EXERCISE DETAILS → Read the data, and whenever a line holds the word "design", report that line.

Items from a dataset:

▼▼▼

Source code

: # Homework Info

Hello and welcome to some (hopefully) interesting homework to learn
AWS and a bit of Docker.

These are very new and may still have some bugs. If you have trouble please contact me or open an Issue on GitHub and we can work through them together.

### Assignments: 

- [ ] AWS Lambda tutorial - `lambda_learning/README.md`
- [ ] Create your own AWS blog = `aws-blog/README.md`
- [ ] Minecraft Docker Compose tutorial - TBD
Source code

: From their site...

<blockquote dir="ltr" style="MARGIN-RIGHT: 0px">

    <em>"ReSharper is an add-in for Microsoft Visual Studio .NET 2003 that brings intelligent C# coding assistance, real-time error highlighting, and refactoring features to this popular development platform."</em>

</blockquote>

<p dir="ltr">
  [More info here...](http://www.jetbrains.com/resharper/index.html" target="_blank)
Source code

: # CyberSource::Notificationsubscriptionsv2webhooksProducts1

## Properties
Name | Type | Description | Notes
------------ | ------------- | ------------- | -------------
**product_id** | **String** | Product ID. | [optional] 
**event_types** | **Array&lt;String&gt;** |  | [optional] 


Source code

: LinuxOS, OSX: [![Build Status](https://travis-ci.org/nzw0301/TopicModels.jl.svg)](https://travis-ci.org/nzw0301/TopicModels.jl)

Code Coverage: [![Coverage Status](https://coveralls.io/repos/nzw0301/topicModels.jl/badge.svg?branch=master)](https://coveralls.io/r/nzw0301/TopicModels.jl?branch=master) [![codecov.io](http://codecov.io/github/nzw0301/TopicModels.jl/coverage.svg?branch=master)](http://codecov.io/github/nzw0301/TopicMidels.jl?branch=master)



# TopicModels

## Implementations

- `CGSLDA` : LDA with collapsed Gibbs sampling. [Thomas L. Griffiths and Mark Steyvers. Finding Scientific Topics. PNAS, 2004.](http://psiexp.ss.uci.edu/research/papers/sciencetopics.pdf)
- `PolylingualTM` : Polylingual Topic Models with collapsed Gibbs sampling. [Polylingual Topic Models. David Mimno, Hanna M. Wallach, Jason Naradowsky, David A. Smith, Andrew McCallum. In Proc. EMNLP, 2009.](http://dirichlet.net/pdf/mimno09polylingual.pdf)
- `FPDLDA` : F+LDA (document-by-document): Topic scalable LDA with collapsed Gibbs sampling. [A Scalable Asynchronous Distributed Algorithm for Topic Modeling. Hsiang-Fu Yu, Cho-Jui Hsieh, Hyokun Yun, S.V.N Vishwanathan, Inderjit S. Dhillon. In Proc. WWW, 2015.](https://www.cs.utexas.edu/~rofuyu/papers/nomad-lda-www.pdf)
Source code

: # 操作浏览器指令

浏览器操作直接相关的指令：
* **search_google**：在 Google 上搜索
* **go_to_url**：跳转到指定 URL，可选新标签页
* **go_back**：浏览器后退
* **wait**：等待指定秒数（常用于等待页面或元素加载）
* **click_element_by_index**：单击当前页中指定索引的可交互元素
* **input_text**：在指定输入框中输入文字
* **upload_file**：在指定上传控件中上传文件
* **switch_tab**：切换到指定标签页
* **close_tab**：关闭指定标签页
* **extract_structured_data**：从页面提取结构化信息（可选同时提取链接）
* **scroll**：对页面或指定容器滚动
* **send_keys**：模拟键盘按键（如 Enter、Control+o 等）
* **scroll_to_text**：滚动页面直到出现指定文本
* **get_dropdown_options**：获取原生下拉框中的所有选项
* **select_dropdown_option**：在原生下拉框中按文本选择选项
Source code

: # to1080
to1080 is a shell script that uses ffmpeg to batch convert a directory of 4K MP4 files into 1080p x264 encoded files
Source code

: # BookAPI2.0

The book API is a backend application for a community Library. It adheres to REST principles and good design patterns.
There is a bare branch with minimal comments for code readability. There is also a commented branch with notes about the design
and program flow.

▲▲▲

RESULT BELOW →
The book API is a backend application for a community Library. It adheres to REST principles and good design patterns.
There is a bare branch with minimal comments for code readability. There is also a commented branch with notes about the design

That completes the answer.